• _ENTRIES SUPPLIED_:
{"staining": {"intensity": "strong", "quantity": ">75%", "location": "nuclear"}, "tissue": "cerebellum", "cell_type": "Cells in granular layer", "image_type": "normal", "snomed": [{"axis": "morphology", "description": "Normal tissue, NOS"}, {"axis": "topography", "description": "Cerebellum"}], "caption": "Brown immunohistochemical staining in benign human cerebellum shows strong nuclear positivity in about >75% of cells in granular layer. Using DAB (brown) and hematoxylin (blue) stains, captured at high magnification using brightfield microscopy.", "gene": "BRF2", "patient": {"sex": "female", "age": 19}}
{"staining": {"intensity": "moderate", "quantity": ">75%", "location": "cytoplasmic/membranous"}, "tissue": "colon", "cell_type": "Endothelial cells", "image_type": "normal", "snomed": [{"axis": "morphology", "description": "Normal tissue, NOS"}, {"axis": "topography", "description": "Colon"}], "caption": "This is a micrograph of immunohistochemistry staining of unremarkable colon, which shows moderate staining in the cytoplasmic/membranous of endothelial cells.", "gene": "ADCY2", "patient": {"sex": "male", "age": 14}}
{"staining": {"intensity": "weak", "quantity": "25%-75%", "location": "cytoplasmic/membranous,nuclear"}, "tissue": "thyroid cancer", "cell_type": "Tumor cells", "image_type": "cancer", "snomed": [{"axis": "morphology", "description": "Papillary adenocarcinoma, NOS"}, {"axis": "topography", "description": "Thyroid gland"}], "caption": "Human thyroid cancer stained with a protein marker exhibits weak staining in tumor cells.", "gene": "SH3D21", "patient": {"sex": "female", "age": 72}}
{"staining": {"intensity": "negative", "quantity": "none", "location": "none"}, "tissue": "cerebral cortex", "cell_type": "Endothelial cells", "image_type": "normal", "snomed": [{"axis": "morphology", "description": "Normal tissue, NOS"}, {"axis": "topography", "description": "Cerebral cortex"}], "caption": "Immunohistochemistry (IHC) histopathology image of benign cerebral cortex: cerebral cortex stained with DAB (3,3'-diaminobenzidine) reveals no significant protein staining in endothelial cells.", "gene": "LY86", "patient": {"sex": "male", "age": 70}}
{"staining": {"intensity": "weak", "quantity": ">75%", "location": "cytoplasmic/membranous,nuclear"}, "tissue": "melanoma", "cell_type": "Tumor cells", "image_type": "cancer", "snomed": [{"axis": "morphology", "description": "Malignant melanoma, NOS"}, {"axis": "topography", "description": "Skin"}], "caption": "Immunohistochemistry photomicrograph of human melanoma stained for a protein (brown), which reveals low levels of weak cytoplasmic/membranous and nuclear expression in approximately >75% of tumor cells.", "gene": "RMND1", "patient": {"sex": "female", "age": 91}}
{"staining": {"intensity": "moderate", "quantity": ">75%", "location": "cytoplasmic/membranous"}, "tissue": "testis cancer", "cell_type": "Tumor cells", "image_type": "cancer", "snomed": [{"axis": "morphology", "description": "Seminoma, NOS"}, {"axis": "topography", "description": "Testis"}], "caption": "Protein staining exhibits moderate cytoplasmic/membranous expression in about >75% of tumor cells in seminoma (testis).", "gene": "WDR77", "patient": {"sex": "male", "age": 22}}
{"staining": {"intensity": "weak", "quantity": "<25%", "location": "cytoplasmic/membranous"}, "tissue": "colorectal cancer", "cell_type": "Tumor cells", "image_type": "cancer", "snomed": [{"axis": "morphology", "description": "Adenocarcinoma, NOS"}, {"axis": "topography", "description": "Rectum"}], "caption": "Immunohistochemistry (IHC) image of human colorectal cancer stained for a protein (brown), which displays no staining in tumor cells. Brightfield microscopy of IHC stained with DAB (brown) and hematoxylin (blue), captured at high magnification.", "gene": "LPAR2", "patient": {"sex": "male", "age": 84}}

• _WHAT IS BEING ASKED_: Each entry should be duplicated exactly as it was given.

• _YOUR RESPONSE_:
{"staining": {"intensity": "strong", "quantity": ">75%", "location": "nuclear"}, "tissue": "cerebellum", "cell_type": "Cells in granular layer", "image_type": "normal", "snomed": [{"axis": "morphology", "description": "Normal tissue, NOS"}, {"axis": "topography", "description": "Cerebellum"}], "caption": "Brown immunohistochemical staining in benign human cerebellum shows strong nuclear positivity in about >75% of cells in granular layer. Using DAB (brown) and hematoxylin (blue) stains, captured at high magnification using brightfield microscopy.", "gene": "BRF2", "patient": {"sex": "female", "age": 19}}
{"staining": {"intensity": "moderate", "quantity": ">75%", "location": "cytoplasmic/membranous"}, "tissue": "colon", "cell_type": "Endothelial cells", "image_type": "normal", "snomed": [{"axis": "morphology", "description": "Normal tissue, NOS"}, {"axis": "topography", "description": "Colon"}], "caption": "This is a micrograph of immunohistochemistry staining of unremarkable colon, which shows moderate staining in the cytoplasmic/membranous of endothelial cells.", "gene": "ADCY2", "patient": {"sex": "male", "age": 14}}
{"staining": {"intensity": "weak", "quantity": "25%-75%", "location": "cytoplasmic/membranous,nuclear"}, "tissue": "thyroid cancer", "cell_type": "Tumor cells", "image_type": "cancer", "snomed": [{"axis": "morphology", "description": "Papillary adenocarcinoma, NOS"}, {"axis": "topography", "description": "Thyroid gland"}], "caption": "Human thyroid cancer stained with a protein marker exhibits weak staining in tumor cells.", "gene": "SH3D21", "patient": {"sex": "female", "age": 72}}
{"staining": {"intensity": "negative", "quantity": "none", "location": "none"}, "tissue": "cerebral cortex", "cell_type": "Endothelial cells", "image_type": "normal", "snomed": [{"axis": "morphology", "description": "Normal tissue, NOS"}, {"axis": "topography", "description": "Cerebral cortex"}], "caption": "Immunohistochemistry (IHC) histopathology image of benign cerebral cortex: cerebral cortex stained with DAB (3,3'-diaminobenzidine) reveals no significant protein staining in endothelial cells.", "gene": "LY86", "patient": {"sex": "male", "age": 70}}
{"staining": {"intensity": "weak", "quantity": ">75%", "location": "cytoplasmic/membranous,nuclear"}, "tissue": "melanoma", "cell_type": "Tumor cells", "image_type": "cancer", "snomed": [{"axis": "morphology", "description": "Malignant melanoma, NOS"}, {"axis": "topography", "description": "Skin"}], "caption": "Immunohistochemistry photomicrograph of human melanoma stained for a protein (brown), which reveals low levels of weak cytoplasmic/membranous and nuclear expression in approximately >75% of tumor cells.", "gene": "RMND1", "patient": {"sex": "female", "age": 91}}
{"staining": {"intensity": "moderate", "quantity": ">75%", "location": "cytoplasmic/membranous"}, "tissue": "testis cancer", "cell_type": "Tumor cells", "image_type": "cancer", "snomed": [{"axis": "morphology", "description": "Seminoma, NOS"}, {"axis": "topography", "description": "Testis"}], "caption": "Protein staining exhibits moderate cytoplasmic/membranous expression in about >75% of tumor cells in seminoma (testis).", "gene": "WDR77", "patient": {"sex": "male", "age": 22}}
{"staining": {"intensity": "weak", "quantity": "<25%", "location": "cytoplasmic/membranous"}, "tissue": "colorectal cancer", "cell_type": "Tumor cells", "image_type": "cancer", "snomed": [{"axis": "morphology", "description": "Adenocarcinoma, NOS"}, {"axis": "topography", "description": "Rectum"}], "caption": "Immunohistochemistry (IHC) image of human colorectal cancer stained for a protein (brown), which displays no staining in tumor cells. Brightfield microscopy of IHC stained with DAB (brown) and hematoxylin (blue), captured at high magnification.", "gene": "LPAR2", "patient": {"sex": "male", "age": 84}}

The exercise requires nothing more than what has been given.